Children can play an ambivalent role in horror films: when they are not grabbing a sickle themselves (as in the “Children of the Corn” series) or are the spawn of Satan (“The Omen” film series), then children will be often used as a gateway for evil forces or demons take possession of them – “Poltergeist”, “Insidious” and “Conjuring” send their regards. In these cases, children tend to be passive actors in what is happening and often play the victim role. Director David Yarovesky and producer James Gunn chose a new approach for the extremely watchable horror superhero film “Brightburn – Son of Darkness” from 2019: In this, the principle of the good superhero is turned inside out by a young boy equipped with supernatural powers and this is not used for good, but causes horror and terror.

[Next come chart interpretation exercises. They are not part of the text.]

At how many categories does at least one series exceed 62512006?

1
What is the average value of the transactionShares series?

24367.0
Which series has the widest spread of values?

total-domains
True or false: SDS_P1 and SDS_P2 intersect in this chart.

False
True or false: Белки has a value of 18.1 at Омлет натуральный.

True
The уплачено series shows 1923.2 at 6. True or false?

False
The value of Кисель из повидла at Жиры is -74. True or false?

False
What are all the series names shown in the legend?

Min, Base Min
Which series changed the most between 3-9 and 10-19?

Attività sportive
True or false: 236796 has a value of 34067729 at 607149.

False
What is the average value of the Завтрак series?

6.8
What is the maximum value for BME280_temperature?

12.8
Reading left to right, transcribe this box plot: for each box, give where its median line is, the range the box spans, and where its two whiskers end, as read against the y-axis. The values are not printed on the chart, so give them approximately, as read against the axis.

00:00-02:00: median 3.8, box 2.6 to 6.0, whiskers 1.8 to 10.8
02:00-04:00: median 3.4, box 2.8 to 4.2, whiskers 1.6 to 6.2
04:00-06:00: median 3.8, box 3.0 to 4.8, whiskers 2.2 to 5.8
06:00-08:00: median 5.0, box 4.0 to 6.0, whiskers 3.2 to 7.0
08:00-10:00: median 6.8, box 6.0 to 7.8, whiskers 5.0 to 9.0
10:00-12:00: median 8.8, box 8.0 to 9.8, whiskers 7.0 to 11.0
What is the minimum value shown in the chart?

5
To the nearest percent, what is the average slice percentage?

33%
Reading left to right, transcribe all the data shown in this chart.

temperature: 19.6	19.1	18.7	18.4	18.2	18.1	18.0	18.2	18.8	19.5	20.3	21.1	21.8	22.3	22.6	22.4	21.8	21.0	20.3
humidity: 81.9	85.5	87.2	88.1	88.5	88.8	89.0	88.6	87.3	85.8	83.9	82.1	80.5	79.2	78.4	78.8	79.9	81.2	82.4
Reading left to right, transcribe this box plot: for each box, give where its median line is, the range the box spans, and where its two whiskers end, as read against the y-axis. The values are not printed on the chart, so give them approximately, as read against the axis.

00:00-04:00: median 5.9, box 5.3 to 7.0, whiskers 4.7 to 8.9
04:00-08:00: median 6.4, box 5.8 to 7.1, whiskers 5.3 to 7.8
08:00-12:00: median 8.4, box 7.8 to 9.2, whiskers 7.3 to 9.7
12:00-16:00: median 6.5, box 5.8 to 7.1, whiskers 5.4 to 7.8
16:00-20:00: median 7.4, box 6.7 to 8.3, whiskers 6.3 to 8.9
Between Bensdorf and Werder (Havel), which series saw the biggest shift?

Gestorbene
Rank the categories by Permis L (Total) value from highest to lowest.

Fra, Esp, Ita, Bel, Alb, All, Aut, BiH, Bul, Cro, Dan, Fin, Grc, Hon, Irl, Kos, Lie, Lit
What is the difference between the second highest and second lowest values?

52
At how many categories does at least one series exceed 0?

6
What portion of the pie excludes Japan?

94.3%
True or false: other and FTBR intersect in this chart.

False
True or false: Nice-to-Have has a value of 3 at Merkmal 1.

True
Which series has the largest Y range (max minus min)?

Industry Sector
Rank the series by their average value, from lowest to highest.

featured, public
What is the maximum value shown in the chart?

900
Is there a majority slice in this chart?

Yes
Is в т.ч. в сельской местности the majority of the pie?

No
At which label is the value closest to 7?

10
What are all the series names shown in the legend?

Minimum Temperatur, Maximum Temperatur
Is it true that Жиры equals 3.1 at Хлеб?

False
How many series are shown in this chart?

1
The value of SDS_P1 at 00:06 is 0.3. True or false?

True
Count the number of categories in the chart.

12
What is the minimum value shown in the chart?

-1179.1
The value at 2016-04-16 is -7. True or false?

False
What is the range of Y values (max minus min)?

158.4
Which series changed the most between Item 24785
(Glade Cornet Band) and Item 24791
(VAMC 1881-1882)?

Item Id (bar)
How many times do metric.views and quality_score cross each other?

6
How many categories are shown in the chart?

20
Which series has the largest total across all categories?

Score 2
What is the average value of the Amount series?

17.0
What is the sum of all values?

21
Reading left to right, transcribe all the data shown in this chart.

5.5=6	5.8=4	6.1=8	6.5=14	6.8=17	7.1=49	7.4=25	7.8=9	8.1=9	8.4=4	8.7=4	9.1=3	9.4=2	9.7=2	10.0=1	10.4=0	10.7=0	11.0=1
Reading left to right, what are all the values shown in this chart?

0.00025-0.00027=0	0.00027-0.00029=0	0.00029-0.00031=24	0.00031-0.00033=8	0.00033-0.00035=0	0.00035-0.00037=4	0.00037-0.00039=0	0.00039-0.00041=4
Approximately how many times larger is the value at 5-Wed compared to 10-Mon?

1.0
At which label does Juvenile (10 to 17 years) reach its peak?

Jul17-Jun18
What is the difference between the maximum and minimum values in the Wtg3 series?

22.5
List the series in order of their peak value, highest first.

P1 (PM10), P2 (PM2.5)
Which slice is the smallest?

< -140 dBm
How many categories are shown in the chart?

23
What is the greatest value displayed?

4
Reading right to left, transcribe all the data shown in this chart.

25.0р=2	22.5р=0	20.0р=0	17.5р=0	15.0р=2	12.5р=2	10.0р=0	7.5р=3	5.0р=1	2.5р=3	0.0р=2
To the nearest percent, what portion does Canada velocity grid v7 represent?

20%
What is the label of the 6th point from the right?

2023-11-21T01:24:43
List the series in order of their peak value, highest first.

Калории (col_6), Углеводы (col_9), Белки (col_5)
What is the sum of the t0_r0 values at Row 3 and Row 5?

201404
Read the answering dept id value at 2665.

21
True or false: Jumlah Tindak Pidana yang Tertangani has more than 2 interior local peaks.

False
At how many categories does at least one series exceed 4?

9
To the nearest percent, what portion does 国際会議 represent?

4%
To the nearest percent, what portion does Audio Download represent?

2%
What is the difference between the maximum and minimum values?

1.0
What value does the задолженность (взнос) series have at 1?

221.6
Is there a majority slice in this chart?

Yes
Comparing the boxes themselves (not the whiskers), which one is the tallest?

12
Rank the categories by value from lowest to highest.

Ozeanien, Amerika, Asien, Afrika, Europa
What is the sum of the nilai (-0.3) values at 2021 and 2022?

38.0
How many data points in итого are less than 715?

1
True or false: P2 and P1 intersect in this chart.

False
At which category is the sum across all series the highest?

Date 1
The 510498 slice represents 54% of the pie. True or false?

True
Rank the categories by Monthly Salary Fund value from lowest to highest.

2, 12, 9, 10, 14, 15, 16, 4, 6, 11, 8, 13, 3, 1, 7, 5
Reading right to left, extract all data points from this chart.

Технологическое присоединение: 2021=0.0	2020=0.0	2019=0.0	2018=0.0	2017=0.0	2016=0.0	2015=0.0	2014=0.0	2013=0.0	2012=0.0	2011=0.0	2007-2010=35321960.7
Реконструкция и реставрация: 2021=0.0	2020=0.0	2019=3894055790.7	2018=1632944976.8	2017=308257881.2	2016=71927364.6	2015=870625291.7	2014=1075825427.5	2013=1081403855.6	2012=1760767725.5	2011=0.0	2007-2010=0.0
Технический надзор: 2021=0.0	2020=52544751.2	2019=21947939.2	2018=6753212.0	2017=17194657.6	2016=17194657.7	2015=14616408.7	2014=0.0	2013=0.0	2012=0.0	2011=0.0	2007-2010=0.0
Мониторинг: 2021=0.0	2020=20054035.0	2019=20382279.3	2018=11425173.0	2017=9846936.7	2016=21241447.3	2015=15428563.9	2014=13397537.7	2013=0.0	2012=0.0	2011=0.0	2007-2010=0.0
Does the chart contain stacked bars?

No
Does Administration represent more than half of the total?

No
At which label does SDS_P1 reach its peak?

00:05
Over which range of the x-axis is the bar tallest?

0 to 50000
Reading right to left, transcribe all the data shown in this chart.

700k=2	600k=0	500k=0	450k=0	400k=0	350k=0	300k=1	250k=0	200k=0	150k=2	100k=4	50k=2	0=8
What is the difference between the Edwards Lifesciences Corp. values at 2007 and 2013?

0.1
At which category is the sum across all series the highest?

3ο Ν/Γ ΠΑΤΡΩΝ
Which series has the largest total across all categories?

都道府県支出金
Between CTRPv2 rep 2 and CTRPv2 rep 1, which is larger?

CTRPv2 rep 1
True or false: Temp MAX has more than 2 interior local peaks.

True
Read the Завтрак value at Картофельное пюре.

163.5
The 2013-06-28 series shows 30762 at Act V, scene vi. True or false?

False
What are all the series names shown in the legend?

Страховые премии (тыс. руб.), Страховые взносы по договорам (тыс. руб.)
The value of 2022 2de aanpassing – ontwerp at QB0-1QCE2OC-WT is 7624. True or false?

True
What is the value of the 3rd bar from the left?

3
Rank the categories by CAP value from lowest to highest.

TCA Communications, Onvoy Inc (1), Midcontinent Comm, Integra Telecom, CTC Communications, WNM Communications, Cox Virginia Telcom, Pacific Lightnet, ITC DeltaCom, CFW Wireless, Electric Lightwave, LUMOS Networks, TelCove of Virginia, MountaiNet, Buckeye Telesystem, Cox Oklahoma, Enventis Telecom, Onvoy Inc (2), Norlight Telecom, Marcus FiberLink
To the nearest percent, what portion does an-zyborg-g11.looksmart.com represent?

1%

It is precisely this tradition that Eskil Vogt follows with his film “The Innocents”: In it, children of elementary school age develop supernatural powers and start out with all sorts of practical jokes: when earthworms are trampled on or anthills are intentionally destroyed with a stone, one still likes it as childish Dismiss cockiness, at the latest when the children torture a cat to death, you as a viewer get a queasy feeling and the quite drastically portrayed scenes almost take your breath away. But soon the children’s destructiveness is not only directed at the animal kingdom, but also at their fellow human beings – the director uses the moral dilemma in which the audience finds itself very skilfully for his production: On the one hand they are repugnant and morally reprehensible in every way, on the other hand the perpetrators are children under the age of ten.

In order for this dichotomy to actually work and have the intended effect on the audience, you need not only a focused staging but above all suitable actors and here the casting for “The Innocents” showed a really lucky hand, because the young actors Rakel Lenora Fløttum (Ida) , Alva Brynsmo Ramstad (Anna), Mina Yasmin Bremseth Asheim (Aisha) and Sam Ashraf (Ben) act absolutely phenomenally and, despite their young age, are able to set theatrical accents and give their roles an appropriate depth.

All four an absolute stroke of luck! This can at least make up for the biggest weakness of “The Innocents”, because at almost two hours the film is simply too long, the fundamentally very interesting premise does not last the entire running time, which is why the finale in particular is a bit long.

After the controversial film experience “The Innocents”, the possible misconduct of one’s own offspring seems comparatively harmless. “Chronicle” hits “Brightburn” with a pinch of “Firestarter” only a hint grimmer: Eskil Vogt’s “The Innocents” knows with its exciting (and quite controversial) premise, the calm staging and the excellent young actors is convincing but all in all a bit too long.